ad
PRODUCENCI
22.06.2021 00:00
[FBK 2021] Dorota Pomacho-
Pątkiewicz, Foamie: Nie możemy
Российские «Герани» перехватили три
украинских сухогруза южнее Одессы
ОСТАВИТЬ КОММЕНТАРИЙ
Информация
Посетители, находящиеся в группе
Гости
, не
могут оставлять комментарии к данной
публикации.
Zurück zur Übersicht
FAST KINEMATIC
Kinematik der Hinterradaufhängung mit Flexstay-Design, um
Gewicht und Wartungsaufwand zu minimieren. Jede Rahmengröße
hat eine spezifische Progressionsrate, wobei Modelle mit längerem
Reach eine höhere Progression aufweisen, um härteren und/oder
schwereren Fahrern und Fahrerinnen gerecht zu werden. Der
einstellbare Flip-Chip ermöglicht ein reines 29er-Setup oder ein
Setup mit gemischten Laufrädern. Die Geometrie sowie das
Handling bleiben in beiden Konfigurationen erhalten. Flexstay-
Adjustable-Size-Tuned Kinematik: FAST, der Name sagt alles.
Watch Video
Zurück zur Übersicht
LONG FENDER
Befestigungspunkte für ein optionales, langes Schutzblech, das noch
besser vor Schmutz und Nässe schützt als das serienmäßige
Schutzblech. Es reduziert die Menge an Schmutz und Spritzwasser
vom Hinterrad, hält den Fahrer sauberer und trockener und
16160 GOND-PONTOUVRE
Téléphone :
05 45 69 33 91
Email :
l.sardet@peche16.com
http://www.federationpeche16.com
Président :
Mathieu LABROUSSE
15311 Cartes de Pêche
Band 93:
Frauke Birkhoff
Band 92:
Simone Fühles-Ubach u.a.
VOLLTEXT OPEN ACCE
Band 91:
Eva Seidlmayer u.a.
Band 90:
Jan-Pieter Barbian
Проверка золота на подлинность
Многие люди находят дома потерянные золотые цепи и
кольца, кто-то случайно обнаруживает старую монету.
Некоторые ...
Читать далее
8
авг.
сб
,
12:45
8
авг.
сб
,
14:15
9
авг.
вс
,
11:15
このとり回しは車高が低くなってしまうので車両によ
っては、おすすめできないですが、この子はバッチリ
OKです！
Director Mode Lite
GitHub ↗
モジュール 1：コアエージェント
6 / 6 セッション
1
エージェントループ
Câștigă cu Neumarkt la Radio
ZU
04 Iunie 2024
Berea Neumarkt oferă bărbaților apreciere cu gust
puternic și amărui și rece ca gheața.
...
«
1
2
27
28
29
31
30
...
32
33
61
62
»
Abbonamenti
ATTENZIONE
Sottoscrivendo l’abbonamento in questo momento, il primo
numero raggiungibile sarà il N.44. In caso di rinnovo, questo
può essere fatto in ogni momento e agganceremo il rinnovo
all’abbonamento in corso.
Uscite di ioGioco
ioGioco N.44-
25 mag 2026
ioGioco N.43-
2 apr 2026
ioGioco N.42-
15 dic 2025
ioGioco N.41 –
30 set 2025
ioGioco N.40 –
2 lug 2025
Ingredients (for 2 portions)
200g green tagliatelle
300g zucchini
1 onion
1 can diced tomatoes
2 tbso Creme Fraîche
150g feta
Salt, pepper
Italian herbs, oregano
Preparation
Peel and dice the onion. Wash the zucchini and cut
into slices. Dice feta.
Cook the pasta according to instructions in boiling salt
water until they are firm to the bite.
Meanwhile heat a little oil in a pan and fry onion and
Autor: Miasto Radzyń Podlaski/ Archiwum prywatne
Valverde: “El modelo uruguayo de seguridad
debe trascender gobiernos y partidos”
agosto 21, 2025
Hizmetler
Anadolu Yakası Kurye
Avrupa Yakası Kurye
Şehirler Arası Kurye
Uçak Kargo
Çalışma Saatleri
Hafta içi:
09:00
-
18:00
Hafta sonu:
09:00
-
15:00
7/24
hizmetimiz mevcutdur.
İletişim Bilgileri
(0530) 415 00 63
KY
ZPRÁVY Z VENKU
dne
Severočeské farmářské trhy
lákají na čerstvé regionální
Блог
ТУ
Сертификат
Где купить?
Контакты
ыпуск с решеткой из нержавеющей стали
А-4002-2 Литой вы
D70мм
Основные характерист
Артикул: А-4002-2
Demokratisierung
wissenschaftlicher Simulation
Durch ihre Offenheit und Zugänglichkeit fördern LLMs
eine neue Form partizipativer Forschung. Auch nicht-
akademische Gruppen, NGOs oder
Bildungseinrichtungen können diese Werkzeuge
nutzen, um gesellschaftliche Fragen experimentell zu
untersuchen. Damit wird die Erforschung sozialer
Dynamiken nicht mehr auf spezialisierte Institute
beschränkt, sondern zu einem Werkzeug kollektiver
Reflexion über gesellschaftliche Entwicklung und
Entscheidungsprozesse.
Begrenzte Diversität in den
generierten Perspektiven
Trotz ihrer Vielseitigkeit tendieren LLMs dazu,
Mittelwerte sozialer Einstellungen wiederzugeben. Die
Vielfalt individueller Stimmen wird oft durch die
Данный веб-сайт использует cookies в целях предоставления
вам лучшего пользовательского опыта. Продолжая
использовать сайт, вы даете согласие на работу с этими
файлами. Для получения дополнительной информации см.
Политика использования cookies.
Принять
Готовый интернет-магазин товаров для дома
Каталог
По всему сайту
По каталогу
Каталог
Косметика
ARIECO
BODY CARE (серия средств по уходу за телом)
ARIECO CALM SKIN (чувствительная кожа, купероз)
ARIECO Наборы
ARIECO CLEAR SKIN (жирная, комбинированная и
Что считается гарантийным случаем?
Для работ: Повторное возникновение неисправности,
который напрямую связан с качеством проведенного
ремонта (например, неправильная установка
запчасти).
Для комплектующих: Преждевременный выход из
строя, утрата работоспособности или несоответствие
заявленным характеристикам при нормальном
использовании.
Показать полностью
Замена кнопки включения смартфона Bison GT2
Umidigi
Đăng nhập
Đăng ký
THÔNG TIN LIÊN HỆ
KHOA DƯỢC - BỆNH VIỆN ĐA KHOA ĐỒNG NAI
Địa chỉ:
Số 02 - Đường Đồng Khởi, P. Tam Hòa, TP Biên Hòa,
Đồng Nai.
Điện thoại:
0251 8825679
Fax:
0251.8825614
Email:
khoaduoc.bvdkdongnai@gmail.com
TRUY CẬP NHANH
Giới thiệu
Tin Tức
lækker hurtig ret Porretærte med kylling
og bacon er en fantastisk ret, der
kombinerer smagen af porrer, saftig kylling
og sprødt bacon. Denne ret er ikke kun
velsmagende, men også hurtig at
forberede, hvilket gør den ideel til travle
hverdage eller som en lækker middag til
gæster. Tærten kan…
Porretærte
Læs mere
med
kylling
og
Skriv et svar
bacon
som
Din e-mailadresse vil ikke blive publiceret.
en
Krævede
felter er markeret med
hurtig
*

━━━━━━

(About this task) Among the lines of the records, copy out each one that contains the word "ioGioco".

(Result of the exercise)
Uscite di ioGioco
ioGioco N.44-
ioGioco N.43-
ioGioco N.42-
ioGioco N.41 –
ioGioco N.40 –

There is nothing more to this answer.